6. Term of Agreement; Termination of Rights.
(a) The term of this Agreement shall commence on its execution, and expire, unless terminated or extended in writing, on [[Termination Date]]. Upon termination of this Agreement, all books and records relating to the operation of the business of the DAO shall be immediately returned to the DAO. Notwithstanding the foregoing, the DAO may terminate this Agreement prior to the expiration of its term upon thirty (30) days advance notice and the payment to the Representative of a termination fee equal to [[Termination Fee]].
(b) The DAO may, at its option, upon ten (10) days’ written notice terminate this Agreement (if such default is not cured within such ten (10) day period or such longer period as required to effect a cure if a cure is commenced within 10 days and diligently prosecuted) if Representative shall violate or be in material breach of any provision, representation, warranty, covenant or undertaking herein.
7. Additional Provisions.
(a) This Agreement sets forth the entire understanding and agreement among the parties hereto with reference to the subject matter hereof and may not be modified, amended, discharged or terminated except by a written instrument signed by the parties hereto.
(b) This Agreement shall be governed by, and construed in accordance with, the laws of [[Choice of Law]], without giving effect to its conflict of laws principles to the extent those principles or rules would require or permit the application of the laws of another jurisdiction.
(c) Any controversy or claim arising out of or relating to this Agreement, or the breach thereof, shall be settled exclusively by online arbitration by [[Arbitrator]] in accordance with the Commercial Arbitration Rules of the American Arbitration Association then in effect, and judgment upon the award rendered by the arbitrator(s) may be entered in any court having jurisdiction thereof.
(d) This Agreement may not be assigned without the express written consent of the parties hereto.

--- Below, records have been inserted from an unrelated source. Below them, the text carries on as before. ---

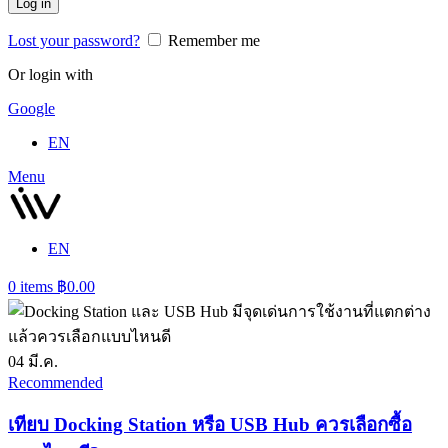
Log in
Lost your password?
Remember me
Or login with
Google
EN
Menu
EN
0
items
฿
0.00
04
มี.ค.
Recommended
เทียบ Docking Station หรือ USB Hub ควรเลือกซื้อ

(e) This Agreement may be executed in one or more counterparts, each of which shall be deemed an original but all of which shall constitute one and the same instrument.
(f) If any provision of this Agreement is invalid, illegal, or unenforceable, the balance of this Agreement shall remain in effect, and if any provision is inapplicable to any person or circumstance, it shall nevertheless remain applicable to all other persons and circumstances.
(g) The headings in this Agreement are for reference purposes only and shall not in any way affect the meaning or interpretation of this Agreement.
IN WITNESS WHEREOF, the parties have executed this Agreement as of the date first above written.